Comprehensive Intervention Model for Maine Empowers ‘In the Moment’ Learning

Educators and parents avow that Reading Recovery  — an early intervention, short-term, one-on-one prevention initiative for first-graders having difficulty reading and writing — opens doors to learning and creates opportunities for children.

The thousands of children who enjoy reading and are reading well are proof.

Brian Doore, assistant research professor in the University of Maine’s College of Education and Human Development, figured out a way to strengthen the life-changing initiative by analyzing Reading Recovery data within a comprehensive intervention model.

Doore and his wife, Stacy, a UMaine doctoral student in spatial engineering and a research associate at the Center for Research and Evaluation at UMaine, designed the prototype for Comprehensive Intervention Model for Maine (CIMME) — a Web-based data collection entry system for educators.

Teachers plug in a student’s data, including instructional hours, number of absences, books read, average text level gain, average writing vocabulary gain, as well as notes and comments. With CIMME, teachers are able to make up-to-the-second instructional decisions to best help the student.

The system displays children’s learning trajectories in various forms, including line charts and motion graphs.

Kit Cuddy was lead programmer on the CIMME project and Quansheng Song supervised. Cuddy, Song and CRE director Craig Mason refined and added functionality to the system so it could be offered to schools throughout Maine and in nine other states, Doore says.

Often times, says Doore, educators utilize summative assessments — think midterms and finals. These tests seek to determine whether students learned — past tense — the material.

This data collection system provides a formative assessment — in real time. “We’re focused on what they are learning,” Doore says.

Because the graphs show the child’s reading knowledge at that moment, educators can determine what instructional strategy will be most beneficial at that moment in time.

“The right question (for teachers) is, ‘What does the child need to learn and what do I need to teach next?’” Doore says.

For Doore, a former special education and regular education teacher, the objective is “for all children to make progress and be successful.”

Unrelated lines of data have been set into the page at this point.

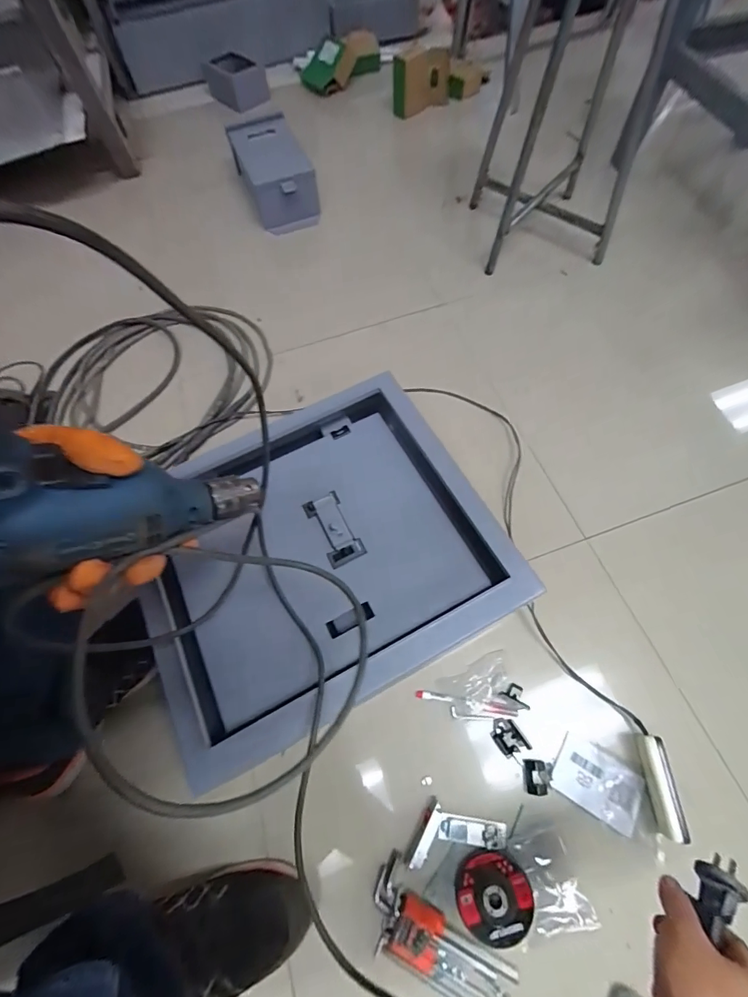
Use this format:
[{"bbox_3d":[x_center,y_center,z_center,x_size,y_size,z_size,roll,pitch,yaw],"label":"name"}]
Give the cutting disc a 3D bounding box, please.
[{"bbox_3d":[0.144,0.477,0.497,0.086,0.004,0.084,-4,64,8],"label":"cutting disc"}]

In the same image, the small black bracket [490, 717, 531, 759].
[{"bbox_3d":[0.182,0.323,0.564,0.033,0.027,0.045,-29,67,-11],"label":"small black bracket"}]

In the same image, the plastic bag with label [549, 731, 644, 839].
[{"bbox_3d":[0.291,0.364,0.537,0.105,0.012,0.074,26,65,21],"label":"plastic bag with label"}]

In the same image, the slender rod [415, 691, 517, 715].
[{"bbox_3d":[0.128,0.287,0.585,0.136,0.009,0.012,8,65,7],"label":"slender rod"}]

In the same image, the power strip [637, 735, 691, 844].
[{"bbox_3d":[0.356,0.357,0.518,0.021,0.041,0.106,1,65,3],"label":"power strip"}]

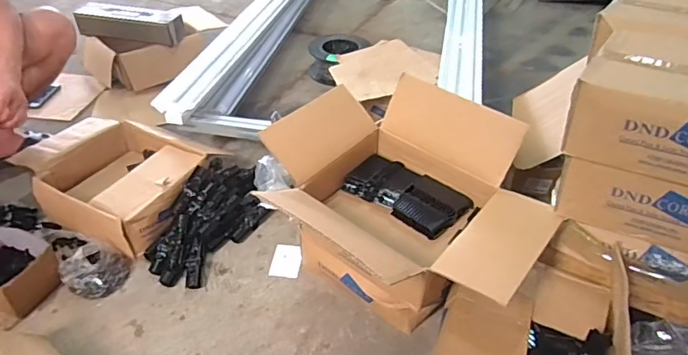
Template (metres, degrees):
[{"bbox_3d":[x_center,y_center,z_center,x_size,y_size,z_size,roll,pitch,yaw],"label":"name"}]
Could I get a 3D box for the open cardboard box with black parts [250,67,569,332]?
[{"bbox_3d":[0.105,0.103,1.013,0.532,0.374,0.433,29,47,29],"label":"open cardboard box with black parts"}]

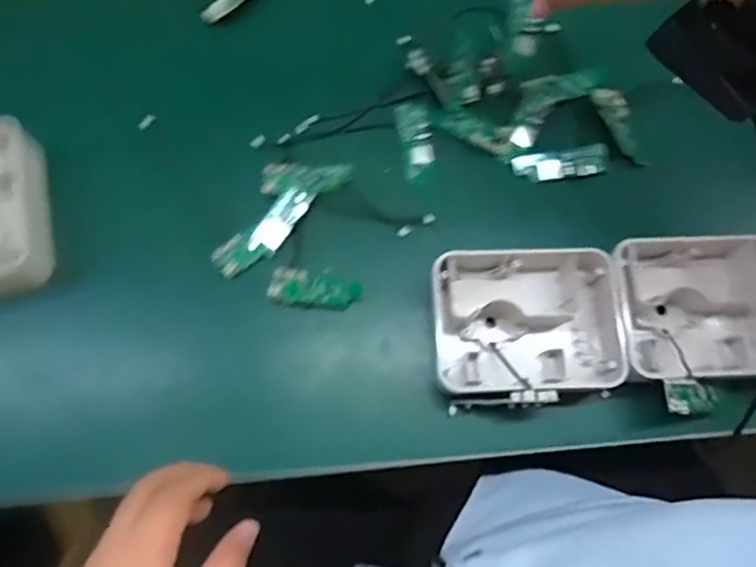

Because teachers, teacher leaders and administrators in different locations can simultaneously view the information on their computers, they can collectively brainstorm about how best to proceed.

The data provides a detailed picture of individual literacy interventions and that becomes the catalyst for coaching conversations around how to accelerate students’ learning.

Teachers can follow a student’s long-term progression in one school system and, if a student moves, Doore says educators in the new school can immediately access the data so there’s no gap in services for the youth.

“It’s an empowering model instead of a deficit model,” says Mary Rosser, director of the University Training Center for Reading Recovery at UMaine.

“Rather than contemplating what we could have, should have and would have done, it’s an opportunity to look at where we are we now and what can we do, in the moment, to accelerate learning.”

In order to increase access to the system, Doore and Rosser have teamed up with partners from across the country to submit multiple federal grants.

Additional funding, says Doore, would allow CIMME to be available to more students and teachers across the country and support improved outcomes and accelerated learning for children through educators’ increased ability to engage in systematic, data-based, instructional decision-making.